Here are the shreds of a cloud shortly after one of yesterday's downbursts. The shreds, technically called, pannus, are the spent undersides of a rain cloud--either nimbostratus or cumulonimbus. The sky was full of them yesterday. They are not particularly photogenic clouds, but worth documenting to show that the sky is never quite a dull and gray as everyone thinks. Except when it is (below).
My assignment yesterday was to finish writing about my Swim in Stratus (an earlier blog) and to photograph a sky that was "Unmitigated Gray." I accomplished both. The sky is rarely this solid gray, but yesterday, just after sunset, it was.
And because I managed to download the user's guide to my dinky Canon Digital Elph camera, I figured out how to set the camera for long exposures. Here are photographs I took last night around 9:30 from my front yard.
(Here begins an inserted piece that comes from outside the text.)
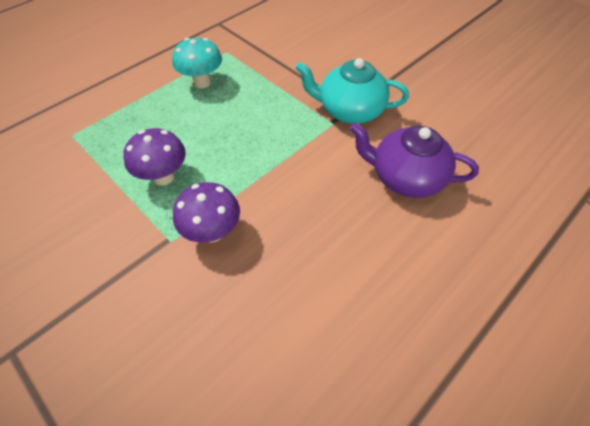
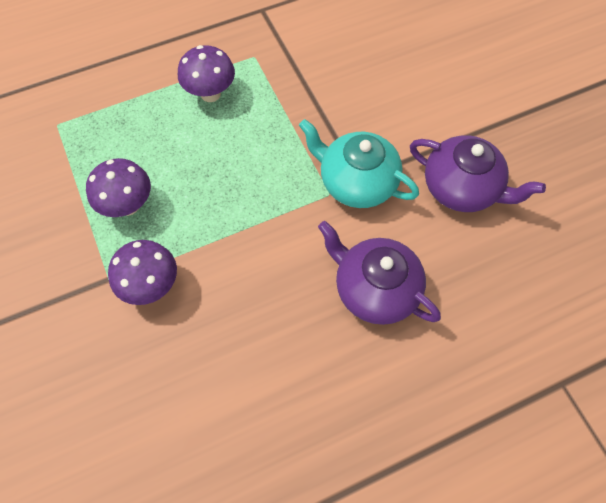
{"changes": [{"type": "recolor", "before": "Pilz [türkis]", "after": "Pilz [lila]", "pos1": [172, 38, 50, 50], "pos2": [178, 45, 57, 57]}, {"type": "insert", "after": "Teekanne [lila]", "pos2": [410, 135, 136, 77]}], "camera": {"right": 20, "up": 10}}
Still lots of fine-tuning to do to capture the clouds and freeze their flight across the sky. Eventually I will get that perfect combination of shutter speed and ISO setting to capture the nighttime clouds.
In the photo above, the blurry clouds in the upper right are lower stratus clouds that were moving quite quickly--more quickly that the higher levels of non-blurry stratus.
This photo captures some of the pink light from Olympia (probably the highschool stadium lights) in the West. Or maybe it's the aurora borealis! Wishful thinking at this latitude.
This exposure captured some of the starts in the northeast portion of the sky. I tried to lighten up the photo a bit, but the next lighter setting made it look like a bad daytime picture. I'll keep working on it.
And I thought the marbled murrelet made for exhausting research! At least they hunker down after between dusk and dawn. The clouds do not. They are a 'round the clock spectacle. I knew this, but usually go outside at night to look at the stars or moon. It seems our skies often clear late in the day or at night--often when I have come in for the day. I am thinking cloud-watching at night will make the long winter nights pass by quickly. Perhaps too quickly.